Friday, 4 August 2017

hand / machine - after thoughts


hand / machine - a final year project 

A few months has passed and I finally feel able to put into words the whirlwind that was my final year at Gray's. My project, Hand/Machine, was a labour of love and stress that I am so glad is over, but simultaneously I am restless to create again.

At the beginning of the year, what I thought I would make is not anywhere near what I actually made, but when I look at the outcomes, what was photographed comes across exactly how I pictured it in my mind as I was making it in the last few months of the year!

Initially, I envisaged a largely sustainably sourced collection and one focused on digital and tech waste, but by the end the influences of my dissertation research and contextual research of knitwear and artists morphed my project into one that combines hand and machine knitting in such a way as to invoke a sense of nostalgia and a need to touch it - almost recreating an ugly jumper knitted by a grandmother. 

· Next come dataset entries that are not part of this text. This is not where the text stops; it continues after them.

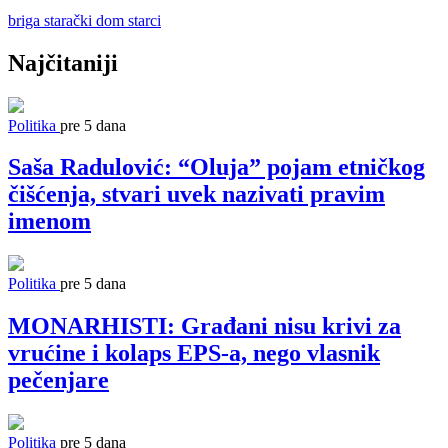
briga
starački dom
starci
Najčitaniji
Politika
pre 5 dana
Saša Radulović: “Oluja” pojam etničkog
čišćenja, stvari uvek nazivati pravim
imenom
Politika
pre 5 dana
MONARHISTI: Građani nisu krivi za
vrućine i kolaps EPS-a, nego vlasnik
pečenjare
Politika
pre 5 dana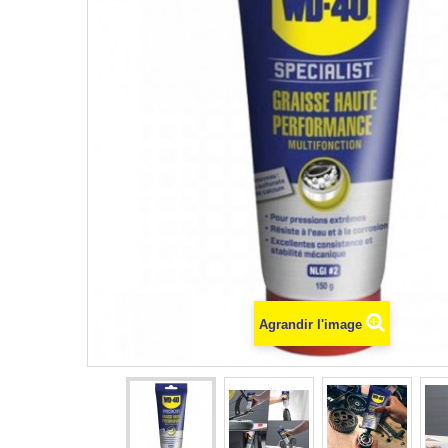
Agrandir l'image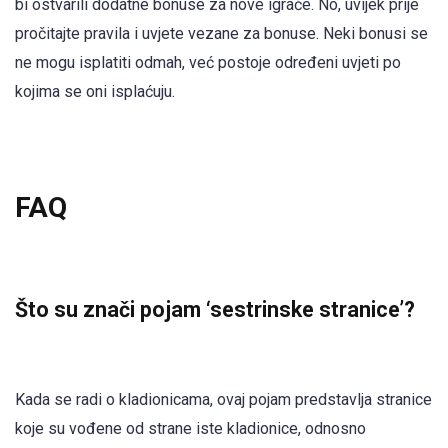
bi ostvarili dodatne bonuse za nove igrače. No, uvijek prije
pročitajte pravila i uvjete vezane za bonuse. Neki bonusi se
ne mogu isplatiti odmah, već postoje određeni uvjeti po
kojima se oni isplaćuju.
FAQ
Što su znači pojam ‘sestrinske stranice’?
Kada se radi o kladionicama, ovaj pojam predstavlja stranice
koje su vođene od strane iste kladionice, odnosno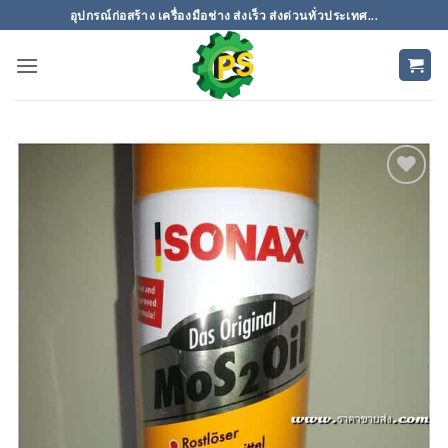
ข้าม
อุปกรณ์ก่อสร้าง เครื่องมือช่าง ส่งเร็ว ส่งด่วนทั่วประเทศ...
ไป
ยัง
เนื้อหา
เพิ่มเข้า
ใน
รายการ
ที่
ติดตาม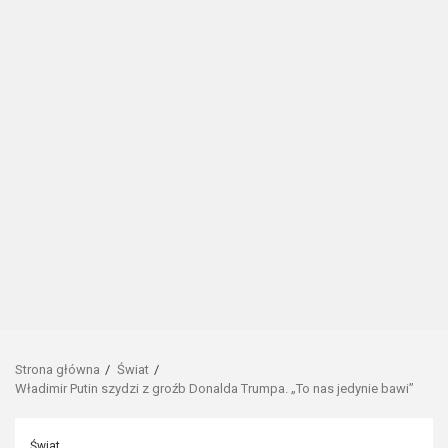
Strona główna
Świat
Władimir Putin szydzi z groźb Donalda Trumpa. „To nas jedynie bawi”
Świat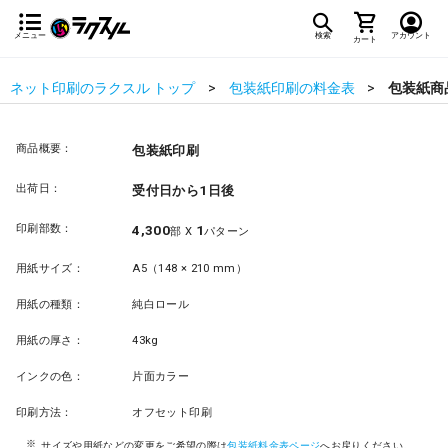
メニュー
検索
アカウント
カート
ネット印刷のラクスル トップ
包装紙印刷の料金表
包装紙商
商品概要：
包装紙印刷
出荷日：
受付日から1日後
印刷部数：
4,300
1
部 X
パターン
用紙サイズ：
A5（148 × 210 mm）
用紙の種類：
純白ロール
用紙の厚さ：
43kg
インクの色：
片面カラー
印刷方法：
オフセット印刷
サイズや用紙などの変更をご希望の際は
包装紙料金表ページ
へお戻りください。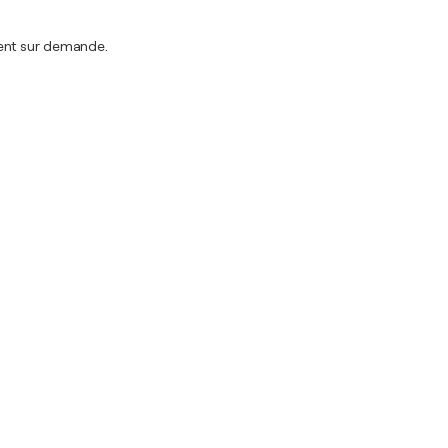
ment sur demande.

By incorporating two distinct methods of making - a "commercial" approach and a "conceptual" approach, each half of the collection involved differing processes and timescales that really pushed me. 

With the machine knitted pieces - two jumpers with "trails" within their patterning - I followed a more commercial approach that involved more planning and actual forethought into the design and shape. The patterning developed from the mark making I had fun doing based on the photographs of unnoticed man made objects in the environment. Wiggles, lines and dots were placed within each section of the jumper in a completely random manner, following a pattern for a jumper I made up before hand. 

In the more conceptual approach, I started with a large amount of soft, merino wool in shades that linked with my mark making, and started knitting with 10mm and 12mm circular knitting needles. The jumper and cardigan were knitted bit by bit, photographed after a period of knitting so I could place it on the body and work out where the piece was going to go. I enjoyed this process so much as I was able to change the plan of knitting as I went, molding and shaping the two pieces into something simultaneously nostalgic and traditional as well as innovative and fresh.

By the time the fashion show on the 12th and 13th May came around, I had just 40 hours to finish off half the collection and add in knitted pants and socks(!) It was one of the most stressful periods of my life so far, but luckily I did not shake too much while hand-joining socks together, and the show went very well. All I know is I do not plan on staying up for 40 straight hours ever again in my life.

The last few weeks of fourth year were much calmer, involving making a sub collection derived from hand/machine, and sorting paper work and portfolio work into something more cohesive than the mess that was in my brain. 

Hand/Machine has been such a fun project, and I can't wait to continue looking in depth at nostalgia and knitting when I move down to London to study MA Textiles at the Royal College of Art. I am already looking at Hand/Machine and seeing ways to improve it... I hope to make more knitted soft things that provoke excitement and enthusiasm for knitting as a craft and art from those that look at it.